**Selected excerpt:**

Officials said autopsy results on Brooke are still pending. The girl, who had just finished seventh grade at Randolph Union High School, disappeared on June 25 after being seen at a convenience store with Jacques.
She was found dead late Wednesday night about a mile from Jacques' home.
The discovery of Brooke's body comes as investigators look into claims that the girl was to be initiated into a sex ring allegedly run by her uncle.
In an affidavit unsealed earlier Wednesday in U.S. District Court in Burlington, Vt., the FBI said a teenager they identified as "Juvenile 1" told investigators she accompanied Jacques on June 25 as he tricked his niece into thinking she was going to a party and took her to his home to be initiated that day into a sex ring.
The girl said she was led to believe Brooke "would have sex with adult males" during the initiation, and that she herself had been forced into the ring.
The affidavit included information about sexually suggestive e-mails with two additional addresses, including one for someone named Ruel Domingo, but Anderson said those e-mails originated from IP addresses at Jacques' home and office.
E-mails accuse Jacques of coercing or enlisting the second girl to participate, including by tying Bennett down if that became necessary.
The girl wrote, "yes. I will help," one e-mail said.
Jacques has been in custody since Sunday on state charges of aggravated sexual assault against a different underage girl. He has pleaded not guilty. Those will be dismissed in lieu of the federal charges, said Vermont Attorney General William Sorrell.

**Provided information:**

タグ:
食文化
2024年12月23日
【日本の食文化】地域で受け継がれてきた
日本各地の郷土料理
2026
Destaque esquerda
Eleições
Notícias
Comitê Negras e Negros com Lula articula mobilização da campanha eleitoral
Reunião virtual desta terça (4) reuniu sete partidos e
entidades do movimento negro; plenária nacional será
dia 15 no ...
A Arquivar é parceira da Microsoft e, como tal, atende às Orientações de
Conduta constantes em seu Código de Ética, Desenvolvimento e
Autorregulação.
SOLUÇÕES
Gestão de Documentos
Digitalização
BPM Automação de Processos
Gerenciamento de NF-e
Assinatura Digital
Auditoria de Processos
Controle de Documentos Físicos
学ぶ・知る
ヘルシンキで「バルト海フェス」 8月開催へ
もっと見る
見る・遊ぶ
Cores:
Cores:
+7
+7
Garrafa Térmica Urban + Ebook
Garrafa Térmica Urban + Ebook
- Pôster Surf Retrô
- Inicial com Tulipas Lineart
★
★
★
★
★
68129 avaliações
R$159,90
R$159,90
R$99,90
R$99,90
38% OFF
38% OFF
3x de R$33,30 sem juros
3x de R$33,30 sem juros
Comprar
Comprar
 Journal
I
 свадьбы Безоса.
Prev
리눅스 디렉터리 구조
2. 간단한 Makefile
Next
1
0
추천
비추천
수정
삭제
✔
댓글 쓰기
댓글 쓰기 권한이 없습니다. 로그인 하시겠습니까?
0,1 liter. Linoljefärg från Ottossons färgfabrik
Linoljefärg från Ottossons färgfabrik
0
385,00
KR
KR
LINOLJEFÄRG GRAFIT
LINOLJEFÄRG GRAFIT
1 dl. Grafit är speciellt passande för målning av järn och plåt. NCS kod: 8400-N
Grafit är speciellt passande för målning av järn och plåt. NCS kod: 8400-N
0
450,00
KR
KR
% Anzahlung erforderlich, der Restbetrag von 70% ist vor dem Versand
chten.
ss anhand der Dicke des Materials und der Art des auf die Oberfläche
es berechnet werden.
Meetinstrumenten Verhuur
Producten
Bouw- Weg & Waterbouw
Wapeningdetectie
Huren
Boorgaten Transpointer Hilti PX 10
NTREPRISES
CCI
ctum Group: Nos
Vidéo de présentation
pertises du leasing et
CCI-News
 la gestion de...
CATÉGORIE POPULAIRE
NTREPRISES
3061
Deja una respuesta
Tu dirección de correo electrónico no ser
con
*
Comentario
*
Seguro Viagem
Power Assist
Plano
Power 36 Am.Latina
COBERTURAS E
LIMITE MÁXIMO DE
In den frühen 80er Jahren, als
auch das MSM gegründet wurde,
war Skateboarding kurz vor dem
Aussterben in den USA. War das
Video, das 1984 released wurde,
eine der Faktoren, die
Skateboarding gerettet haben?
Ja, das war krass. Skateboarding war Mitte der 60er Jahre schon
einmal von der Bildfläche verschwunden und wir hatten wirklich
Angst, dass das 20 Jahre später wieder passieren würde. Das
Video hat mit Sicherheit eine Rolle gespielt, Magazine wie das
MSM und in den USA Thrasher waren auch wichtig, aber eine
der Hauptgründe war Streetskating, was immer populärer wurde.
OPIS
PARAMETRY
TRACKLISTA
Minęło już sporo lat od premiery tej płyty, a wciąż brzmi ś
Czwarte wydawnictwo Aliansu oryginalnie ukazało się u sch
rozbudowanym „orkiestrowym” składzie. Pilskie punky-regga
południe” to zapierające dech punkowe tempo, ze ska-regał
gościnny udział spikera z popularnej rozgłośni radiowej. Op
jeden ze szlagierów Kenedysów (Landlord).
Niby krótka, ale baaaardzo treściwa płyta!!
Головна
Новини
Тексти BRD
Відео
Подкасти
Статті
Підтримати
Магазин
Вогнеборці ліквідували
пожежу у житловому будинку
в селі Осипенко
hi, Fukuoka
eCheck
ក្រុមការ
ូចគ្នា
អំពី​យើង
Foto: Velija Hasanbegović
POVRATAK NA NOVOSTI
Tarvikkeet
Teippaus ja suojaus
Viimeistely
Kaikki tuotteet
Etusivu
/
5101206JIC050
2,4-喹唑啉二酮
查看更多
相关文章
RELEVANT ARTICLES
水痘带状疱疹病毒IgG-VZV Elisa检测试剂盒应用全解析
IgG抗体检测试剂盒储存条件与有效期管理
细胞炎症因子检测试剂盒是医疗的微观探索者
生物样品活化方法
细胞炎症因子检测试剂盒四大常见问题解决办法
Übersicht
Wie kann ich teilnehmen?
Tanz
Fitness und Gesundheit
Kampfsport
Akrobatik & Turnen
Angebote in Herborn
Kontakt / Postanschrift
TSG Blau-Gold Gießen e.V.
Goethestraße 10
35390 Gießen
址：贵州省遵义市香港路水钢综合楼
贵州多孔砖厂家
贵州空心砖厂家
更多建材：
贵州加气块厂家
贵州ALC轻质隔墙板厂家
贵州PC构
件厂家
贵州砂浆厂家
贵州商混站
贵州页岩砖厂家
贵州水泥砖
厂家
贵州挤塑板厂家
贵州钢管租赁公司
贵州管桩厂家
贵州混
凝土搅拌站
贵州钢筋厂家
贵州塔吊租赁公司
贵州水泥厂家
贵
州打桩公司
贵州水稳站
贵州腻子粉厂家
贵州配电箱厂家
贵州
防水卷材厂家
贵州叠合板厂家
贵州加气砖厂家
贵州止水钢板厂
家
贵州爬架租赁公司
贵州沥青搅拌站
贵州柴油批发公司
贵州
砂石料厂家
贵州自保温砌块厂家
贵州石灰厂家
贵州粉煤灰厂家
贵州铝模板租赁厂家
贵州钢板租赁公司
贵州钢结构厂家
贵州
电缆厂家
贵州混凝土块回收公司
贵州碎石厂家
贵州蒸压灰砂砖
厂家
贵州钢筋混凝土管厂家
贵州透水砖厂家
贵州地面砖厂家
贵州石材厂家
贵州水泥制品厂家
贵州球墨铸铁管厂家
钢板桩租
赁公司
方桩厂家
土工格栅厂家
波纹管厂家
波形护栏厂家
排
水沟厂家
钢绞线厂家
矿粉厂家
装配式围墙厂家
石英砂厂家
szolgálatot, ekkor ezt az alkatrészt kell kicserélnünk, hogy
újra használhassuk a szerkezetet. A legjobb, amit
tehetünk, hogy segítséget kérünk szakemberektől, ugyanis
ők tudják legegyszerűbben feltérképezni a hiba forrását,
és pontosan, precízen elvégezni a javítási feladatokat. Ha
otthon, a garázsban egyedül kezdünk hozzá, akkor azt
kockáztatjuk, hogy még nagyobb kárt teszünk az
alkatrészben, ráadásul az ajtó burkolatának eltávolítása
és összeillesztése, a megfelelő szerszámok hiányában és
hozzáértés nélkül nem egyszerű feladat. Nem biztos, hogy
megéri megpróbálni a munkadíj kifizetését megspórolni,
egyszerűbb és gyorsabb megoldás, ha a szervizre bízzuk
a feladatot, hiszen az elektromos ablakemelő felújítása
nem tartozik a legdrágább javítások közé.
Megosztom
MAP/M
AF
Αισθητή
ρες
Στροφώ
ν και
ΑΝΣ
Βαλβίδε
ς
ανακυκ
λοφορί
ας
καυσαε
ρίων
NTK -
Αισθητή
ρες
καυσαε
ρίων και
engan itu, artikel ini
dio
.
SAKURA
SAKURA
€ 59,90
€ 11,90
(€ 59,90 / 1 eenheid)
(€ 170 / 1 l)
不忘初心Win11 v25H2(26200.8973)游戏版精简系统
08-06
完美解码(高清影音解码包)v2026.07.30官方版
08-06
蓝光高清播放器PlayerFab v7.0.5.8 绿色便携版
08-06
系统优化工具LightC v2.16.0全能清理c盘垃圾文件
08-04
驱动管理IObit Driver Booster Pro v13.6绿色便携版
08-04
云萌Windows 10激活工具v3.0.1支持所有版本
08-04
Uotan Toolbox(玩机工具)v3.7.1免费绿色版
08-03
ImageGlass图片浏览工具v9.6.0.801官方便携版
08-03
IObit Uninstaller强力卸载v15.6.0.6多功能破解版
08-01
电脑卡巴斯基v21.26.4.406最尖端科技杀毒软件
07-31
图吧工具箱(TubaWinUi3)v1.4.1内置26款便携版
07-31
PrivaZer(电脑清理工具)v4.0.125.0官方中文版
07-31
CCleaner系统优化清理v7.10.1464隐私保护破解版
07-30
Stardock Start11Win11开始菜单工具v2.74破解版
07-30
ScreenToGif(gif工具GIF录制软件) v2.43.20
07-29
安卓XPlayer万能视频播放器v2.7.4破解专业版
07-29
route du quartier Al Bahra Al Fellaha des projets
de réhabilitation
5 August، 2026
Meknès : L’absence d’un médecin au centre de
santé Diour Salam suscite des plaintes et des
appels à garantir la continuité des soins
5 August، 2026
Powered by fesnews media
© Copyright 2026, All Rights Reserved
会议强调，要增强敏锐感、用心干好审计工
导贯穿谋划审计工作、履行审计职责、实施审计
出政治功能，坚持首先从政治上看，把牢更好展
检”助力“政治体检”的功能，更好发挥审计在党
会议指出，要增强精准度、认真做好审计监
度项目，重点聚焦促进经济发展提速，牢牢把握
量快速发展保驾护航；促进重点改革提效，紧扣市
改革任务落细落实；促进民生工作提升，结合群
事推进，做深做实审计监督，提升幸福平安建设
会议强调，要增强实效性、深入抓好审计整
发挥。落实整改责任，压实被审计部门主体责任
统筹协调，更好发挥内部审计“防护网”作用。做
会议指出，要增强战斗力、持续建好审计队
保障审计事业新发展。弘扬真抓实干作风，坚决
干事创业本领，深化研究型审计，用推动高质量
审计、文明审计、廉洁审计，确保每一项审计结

**The problem:**
According to the news excerpt, in which court was the FBI affidavit unsealed?

**Solution below:**
U.S. District Court in Burlington, Vt.